Le “motivazioni dello sciopero” sono le seguenti:
“SAESE: contro lo svolgimento degli Open Day nei giorni festivi e il riconoscimento del diritto al riposo domenicale; UNICOBAS Scuola&Università: contro l’impegno della scuola pubblica con attività durante i periodi dei mesi di luglio e agosto con ricadute sulle ferie del personale docente; per un piano di investimenti pari a 13 miliardi per il risanamento dell’edilizia scolastica; contro le prove INVALSI; contro l’attuazione delle nuove indicazioni nazionali; contro la schedatura degli studenti palestinesi; contro la libertà di insegnamento; contro la ristrutturazione degli istituti tecnici e la loro riduzione a quattro anni; contro l’obbligo dei PCTO per gli studenti; contro il nuovo CCNL scuola; per il riconoscimento dell’autonomia palestinese; per la quattordicesima mensilità e l’adeguamento degli stipendi per gli Ata ex Enti Locali; agganciare gli stipendi della scuola ai livelli intermedi di quelli europei; risoluzione definitiva della piaga del precariato; a favore del preside elettivo e abbassamento a 65 anni dell’età pensionabile; a favore di un contratto specifico per la scuola (ata e docenti) fuori dai diktat del D. L.vo 29/93”.

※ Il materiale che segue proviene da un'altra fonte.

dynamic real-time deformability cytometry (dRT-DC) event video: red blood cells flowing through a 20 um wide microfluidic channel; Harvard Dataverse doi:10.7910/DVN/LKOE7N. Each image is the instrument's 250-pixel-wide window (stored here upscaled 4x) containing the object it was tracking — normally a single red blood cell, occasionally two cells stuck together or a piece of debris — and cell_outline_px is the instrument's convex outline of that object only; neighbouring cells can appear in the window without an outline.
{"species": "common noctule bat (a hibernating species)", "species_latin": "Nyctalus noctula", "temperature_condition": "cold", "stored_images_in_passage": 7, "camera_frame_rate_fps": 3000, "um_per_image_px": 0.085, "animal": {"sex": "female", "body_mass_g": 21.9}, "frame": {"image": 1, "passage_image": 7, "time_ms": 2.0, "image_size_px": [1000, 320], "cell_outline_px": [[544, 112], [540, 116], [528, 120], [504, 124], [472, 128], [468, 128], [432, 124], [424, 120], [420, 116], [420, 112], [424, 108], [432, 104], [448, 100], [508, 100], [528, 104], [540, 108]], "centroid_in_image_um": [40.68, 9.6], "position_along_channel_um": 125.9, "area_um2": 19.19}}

Per la rappresentatività nazionale dei sindacati promotori si possono consultare le apposite tabelle disponibili sul sito dell’ARAN (il Comparto scuola è alla pagina 7 e ss, l’Area dalla pagina 15)
https://www.aranagenzia.it/attachments/category/7601/TABELLE%20ACCERTAMENTO%20PROVVISORIO%20RAPPRESENTATIVITA’%20TRIENNIO%202019-2021.pdf
I dati globali di adesione ai precedenti scioperi nazionali possono essere desunti consultando i relativi avvisi pubblicati sul sito:
https://www.miur.gov.it/web/guest/diritto-di-sciopero. I genitori interessati potranno richiedere alla mail istituzionale le percentuali di adesione del personale alle astensioni indette nel corso degli ultimi due anni.
Come di consueto si richiede alle famiglie di sincerarsi dell’apertura del plesso e del regolare svolgimento delle lezioni. Ad oggi non è possibile effettuare previsioni circa le adesioni.